» OBJETIVO DO EXERCÍCIO: Imprima sem alterações o trecho do texto-fonte sobre o filme que começa em "Ainda que não" e termina em "defender sua irmã.".
-------- TEXTO-FONTE --------
Com todas esses personagens de alguma forma conectados, a trama mostra o que pode haver de pior nos seres humanos, tanto movidos pela fé quanto pelo ódio e o desejo de vingança. Pattinson, que aparece apenas em um trecho do filme, apesar de sua importância no desenrolar dos acontecimentos, já foi visto em papéis sombrios anteriormente, como em Bom comportamento (2017) e O farol (2019).
Já Holland encontrou em Arvin seu papel mais soturno até aqui. Ele até tenta viver em paz, mas acaba consumido por essa configuração mórbida estabelecida ao seu redor. “Ele é definitivamente o lampejo de luz neste filme, no sentido de que está sempre tentando fazer a coisa certa. Acontece que, neste longa, fazer a coisa certa significa matar alguém”, afirmou o ator de 24 anos ao diário britânico The Guardian.
Holland comentou também sobre sua relação com o diretor, nascido nos EUA, mas de família brasileira. “Tive que confiar muito em Antonio, porque esse não é o tipo de filme que eu costumava fazer no passado.” Ele admitiu que o ineditismo da experiência o deixou “muito nervoso e com medo de ir ao set pela primeira vez”.
Por trás desses sentimentos, havia a insegurança em relação a um papel tão dramático. “Eu não sabia que tinha condições de interpretar esse tipo de personagem. Tive muita sorte de ter o elenco que tive para me apoiar e ter Antonio como diretor e capitão do navio. Tive que ir a lugares mentalmente que eu não sabia que poderia ir ou acho que nunca iria querer ir novamente”, comentou o ator.
Ainda que não seja “uma pessoa ruim”, como diz acreditar em uma das cenas mais importantes, o protagonista, que convive com brutalidades desde a infância, é capaz de matar a sangue-frio e ser extremamente violento para defender sua irmã.
-------- TRECHOS DO MATERIAL --------
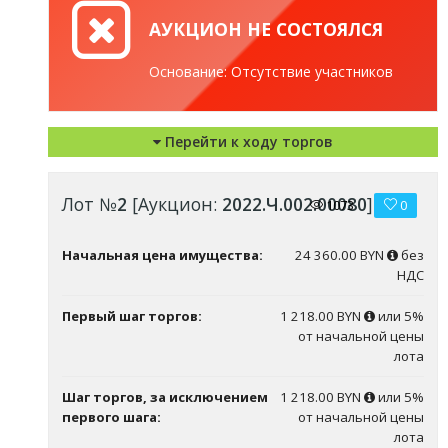
АУКЦИОН НЕ СОСТОЯЛСЯ
Основание: Отсутствие участников
Перейти к ходу торгов
Лот №
2
[Аукцион:
2022.Ч.002.00080
]
1073
0
Начальная цена имущества:
24 360.00 BYN
без
НДС
Первый шаг торгов:
1 218.00 BYN
или 5%
от начальной цены
лота
Шаг торгов, за исключением
1 218.00 BYN
или 5%
первого шага:
от начальной цены
лота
--------
» EXERCÍCIO RESOLVIDO:
Ainda que não seja “uma pessoa ruim”, como diz acreditar em uma das cenas mais importantes, o protagonista, que convive com brutalidades desde a infância, é capaz de matar a sangue-frio e ser extremamente violento para defender sua irmã.